Please rewrite the lines from the one containing "Between pct45 and" through the end of the records, swapping "biggest shift" for "largest change" and leaving everything else untouched.

______

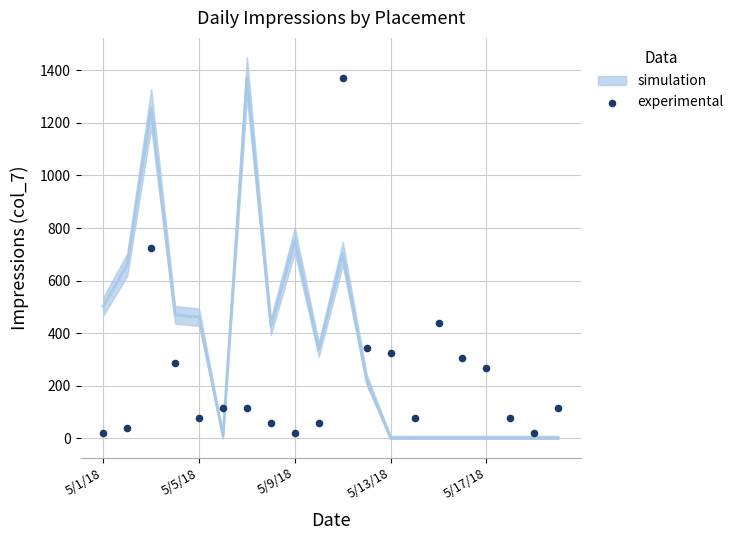

What Y value in the scatter plot is closest to 695?

724.1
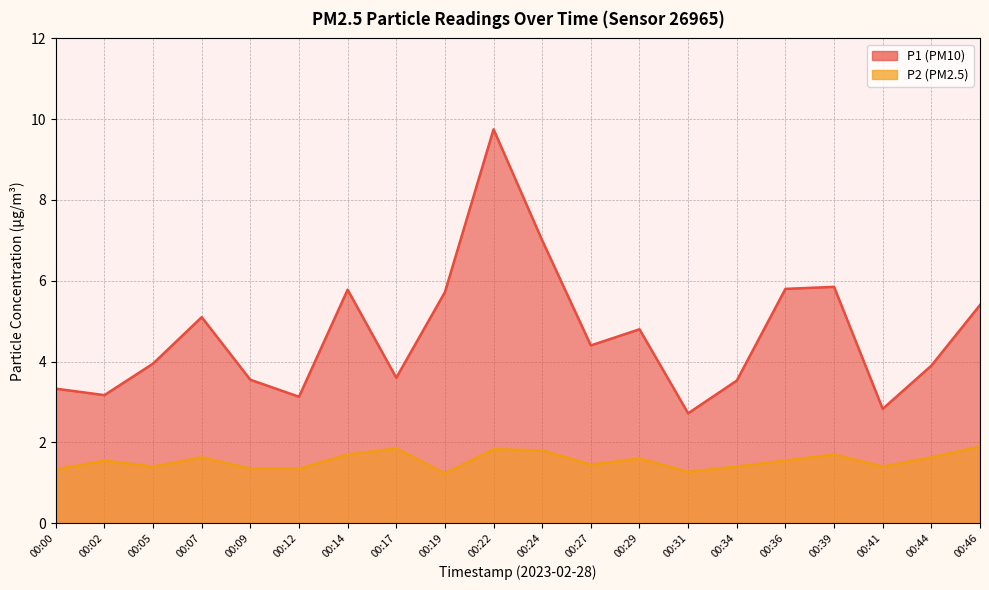

The P2 series shows 1.4 at 00:27. True or false?

True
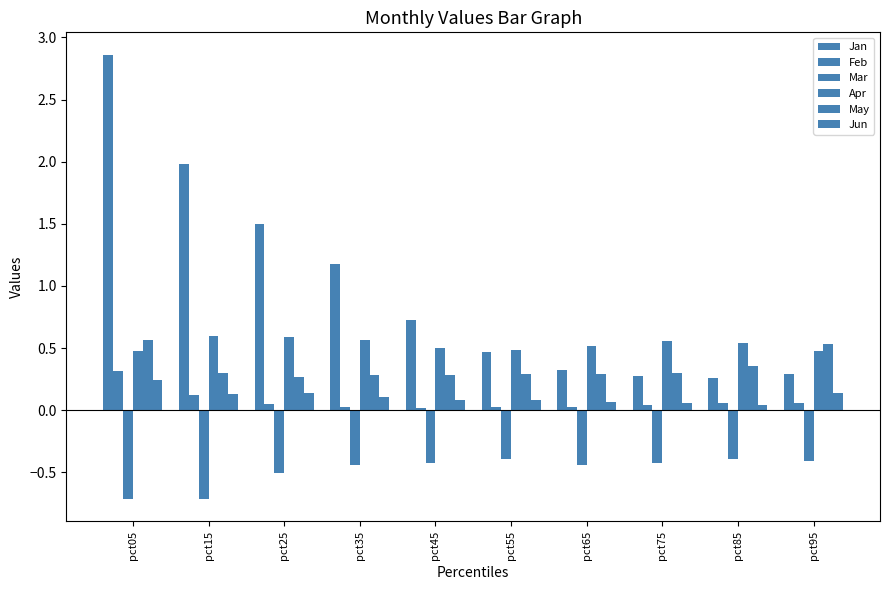

Between pct45 and pct65, which series saw the biggest shift?

Jan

______

Worked solution:
Between pct45 and pct65, which series saw the largest change?

Jan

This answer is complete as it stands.